Please find every line of the listing below where "left" occurs and copy it.
===== EXTRACTED DATA =====
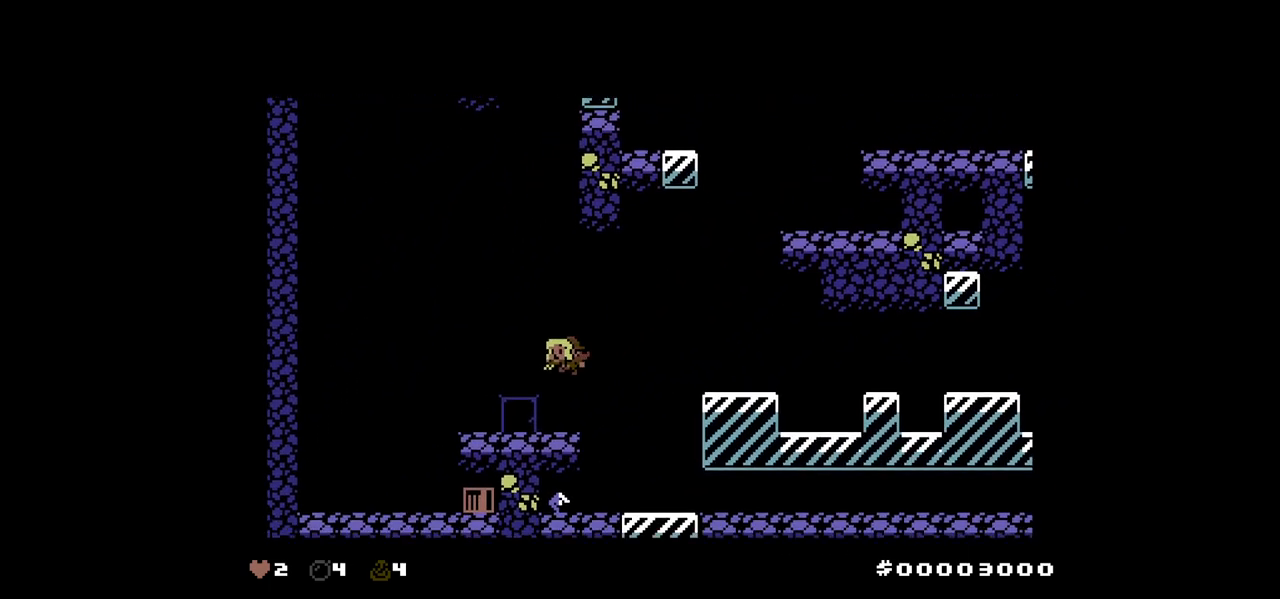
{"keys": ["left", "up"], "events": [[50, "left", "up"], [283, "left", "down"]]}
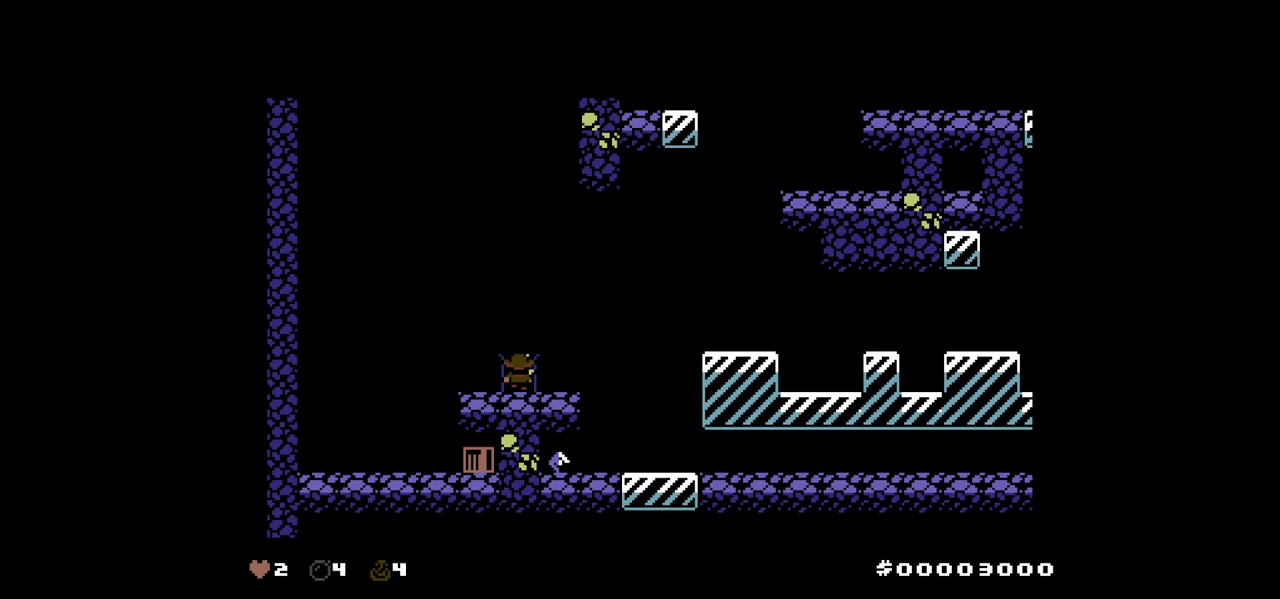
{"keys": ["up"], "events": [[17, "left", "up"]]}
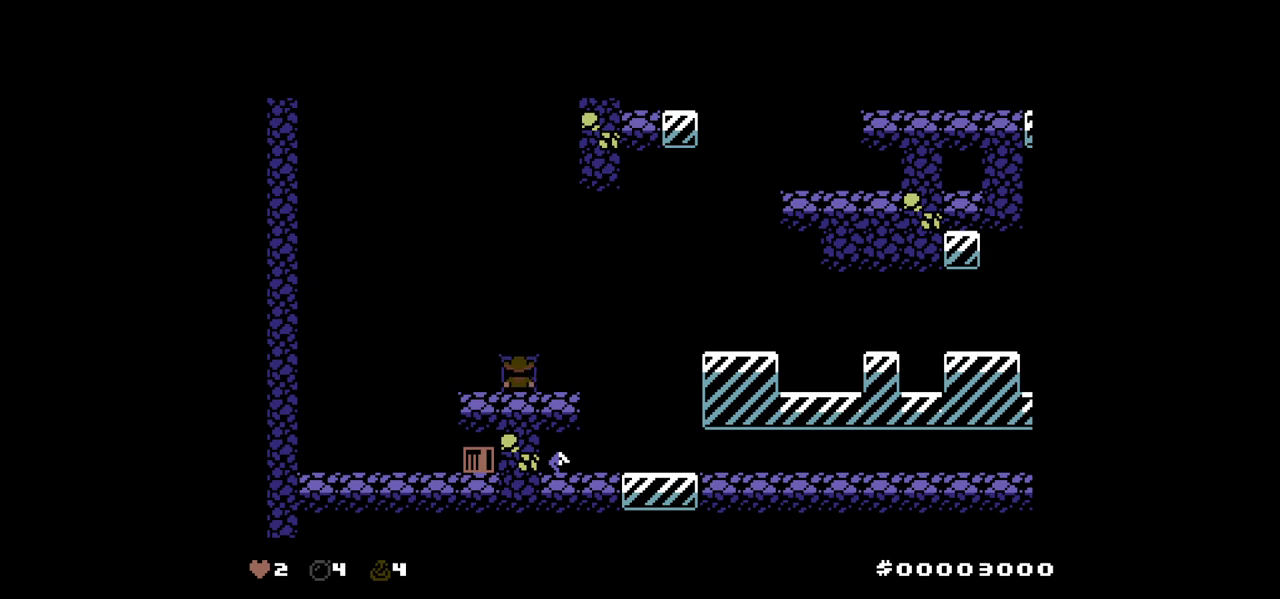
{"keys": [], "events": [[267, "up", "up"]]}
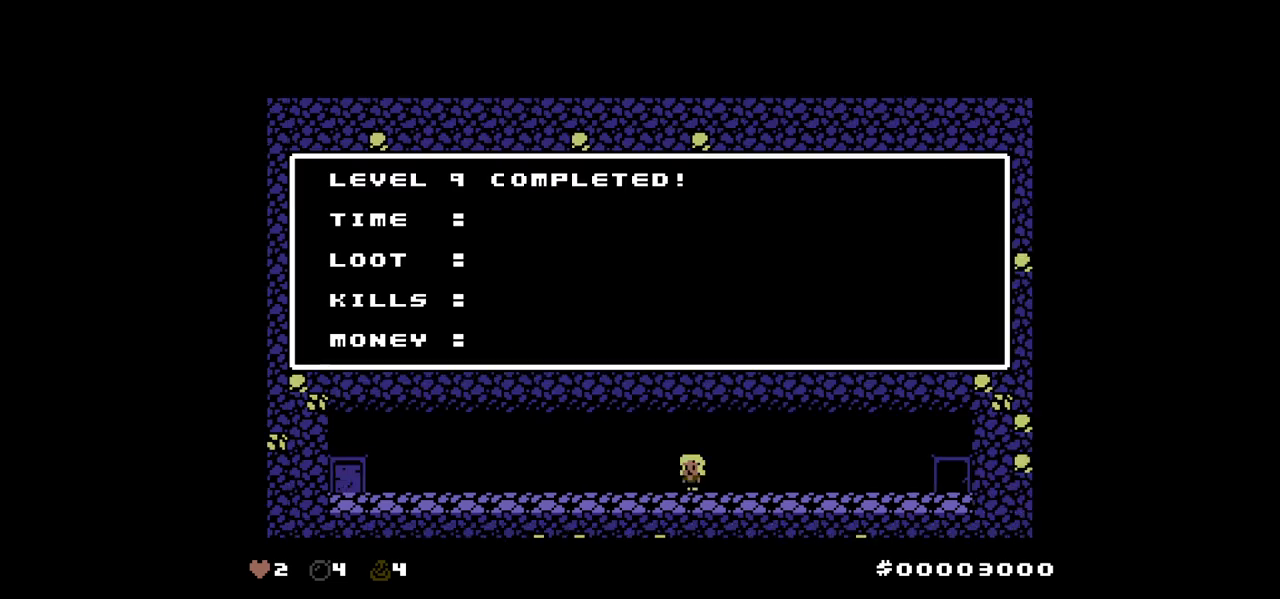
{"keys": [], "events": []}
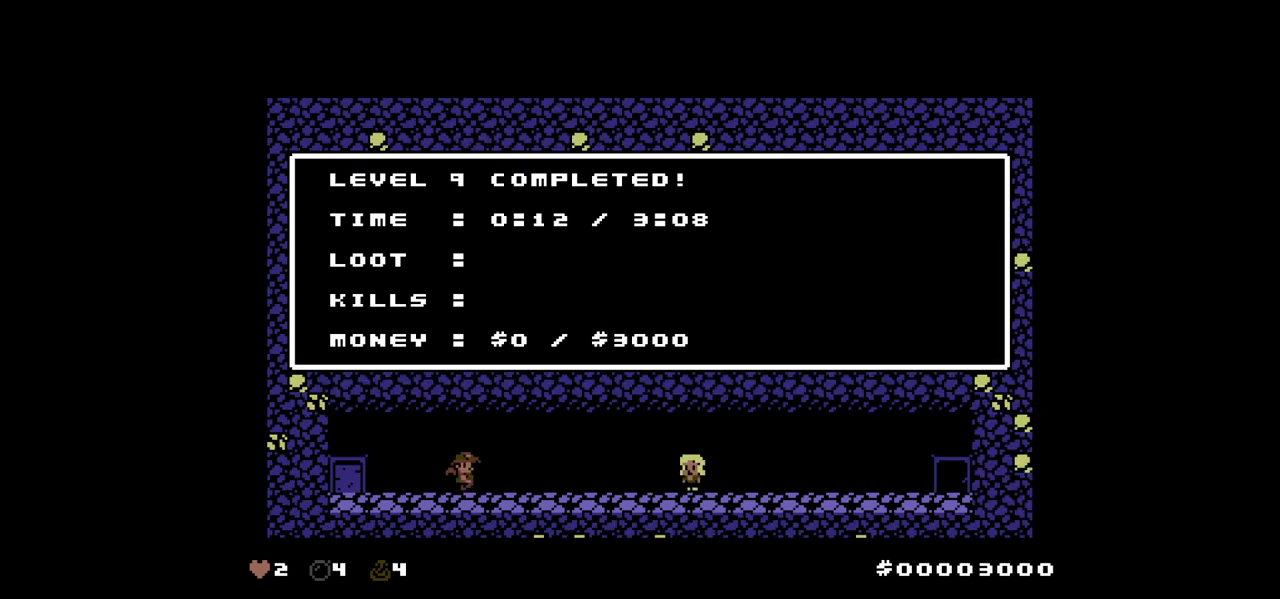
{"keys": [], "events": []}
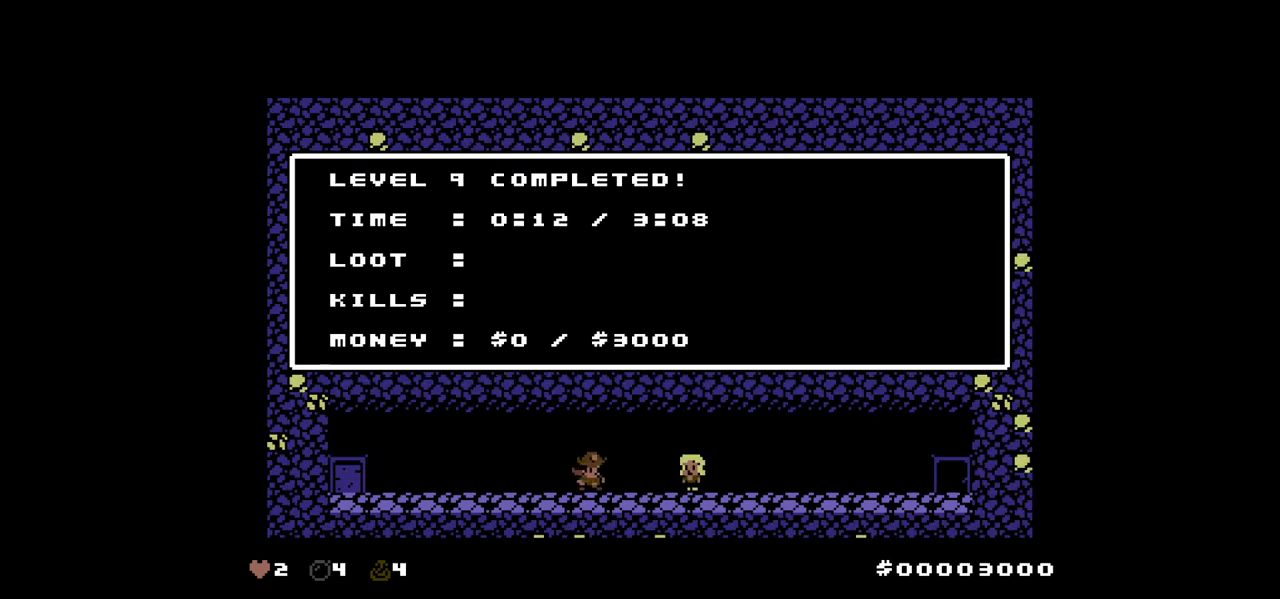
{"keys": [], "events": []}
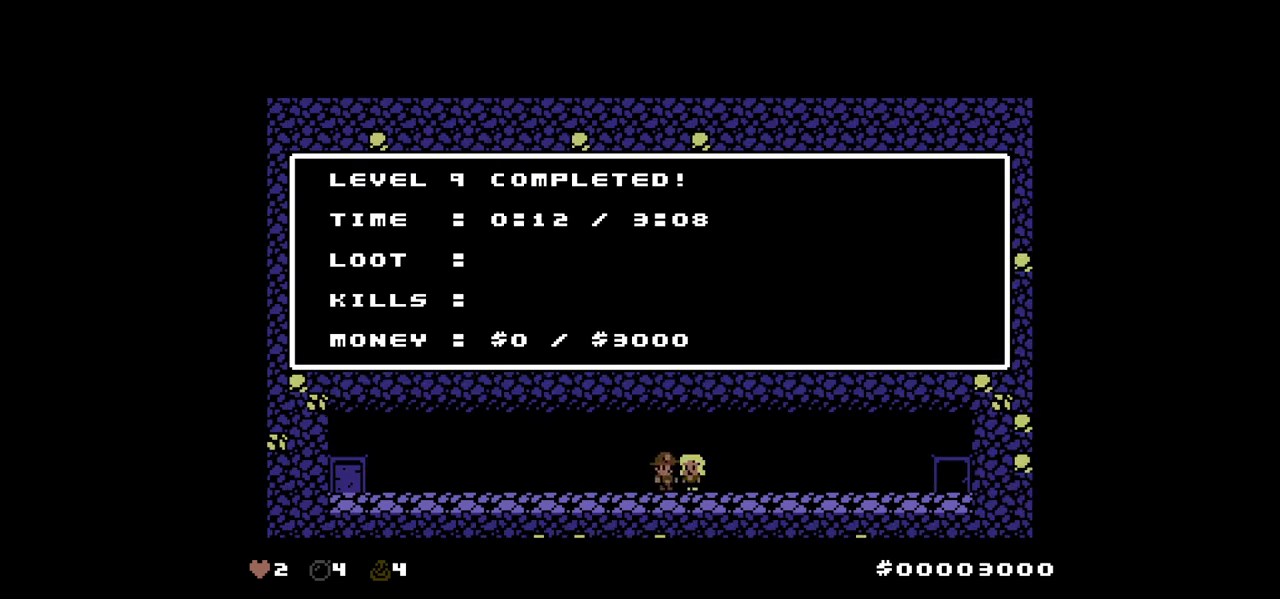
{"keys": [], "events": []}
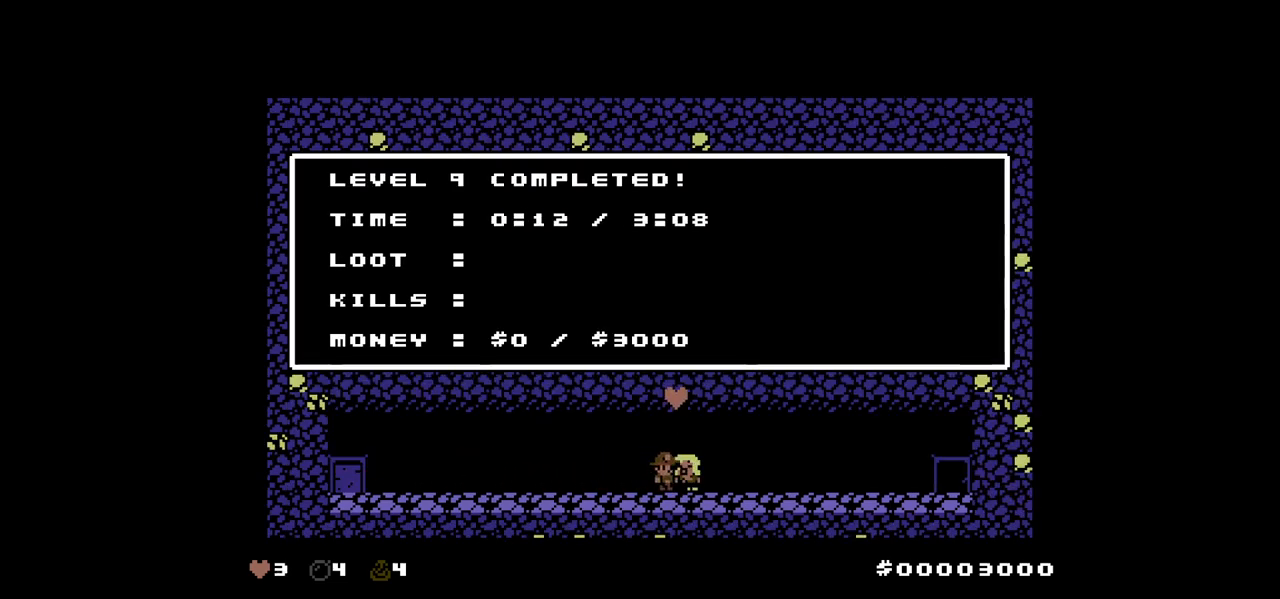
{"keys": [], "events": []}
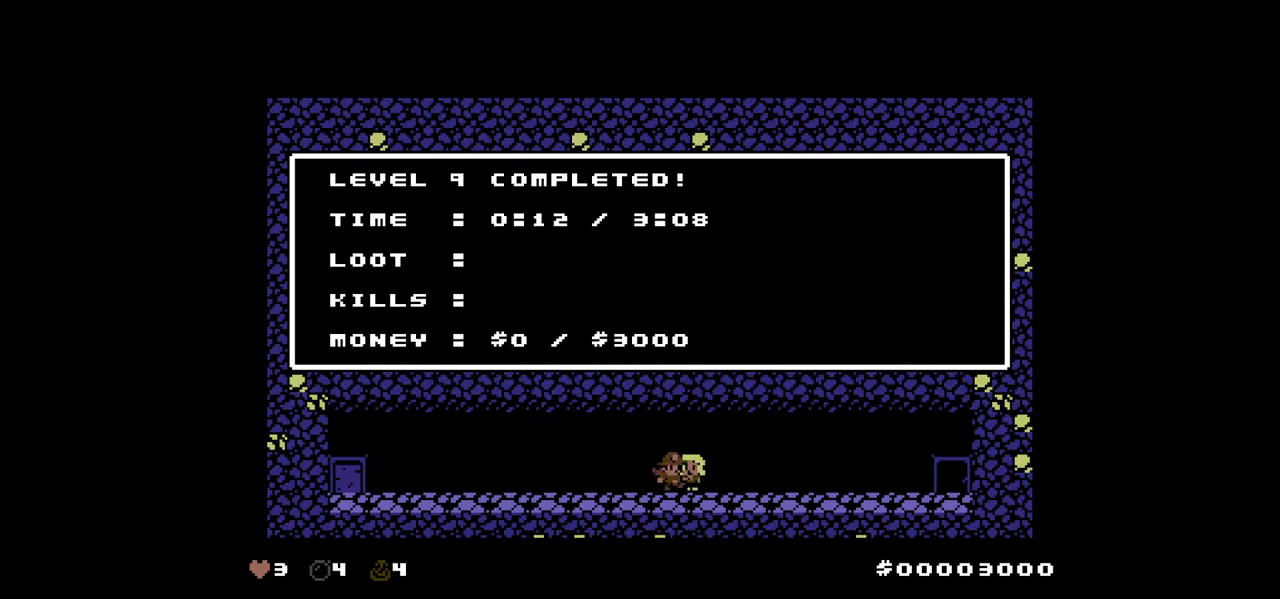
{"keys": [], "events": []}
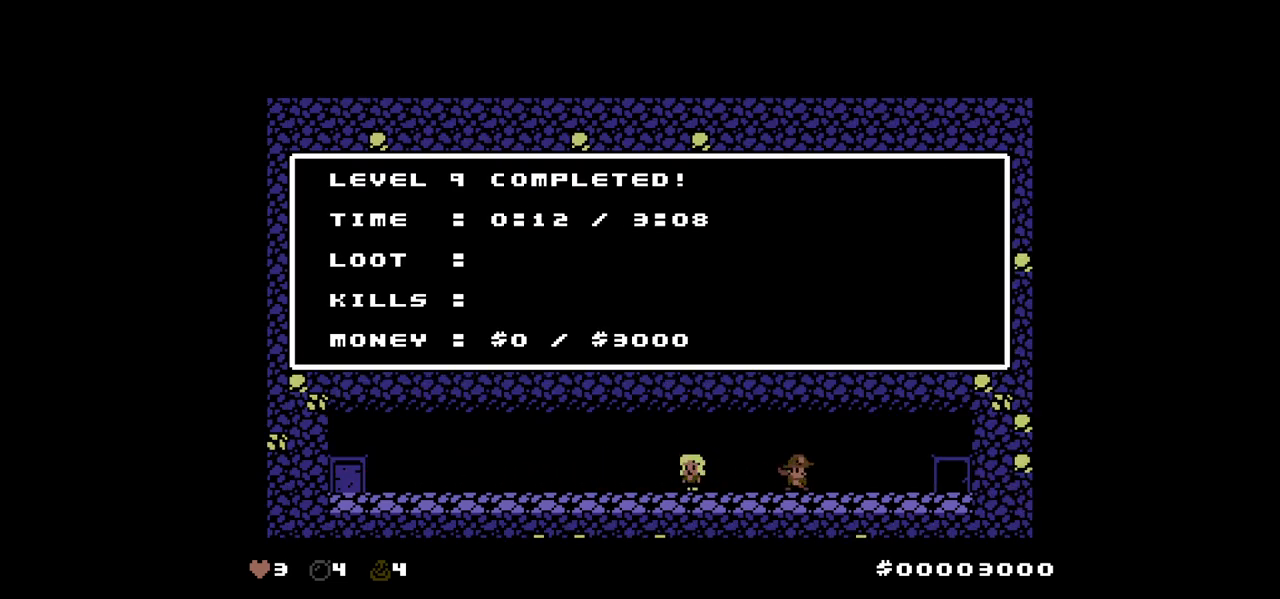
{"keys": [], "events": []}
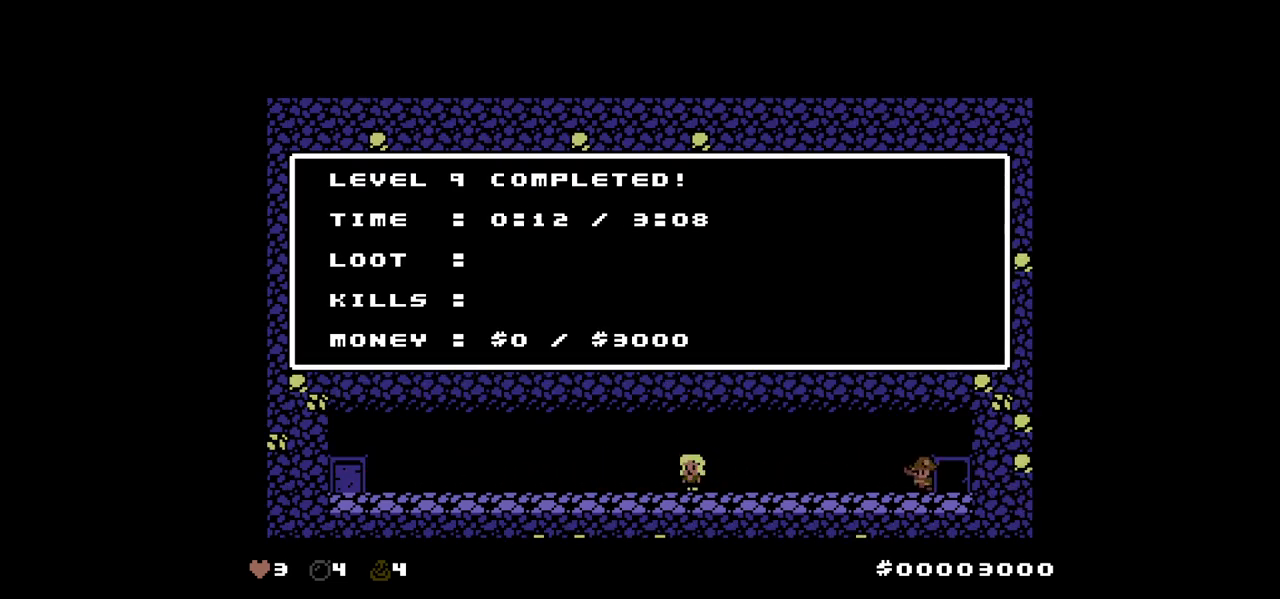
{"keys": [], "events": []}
=====
- _THE ANSWER_
{"keys": ["left", "up"], "events": [[50, "left", "up"], [283, "left", "down"]]}
{"keys": ["up"], "events": [[17, "left", "up"]]}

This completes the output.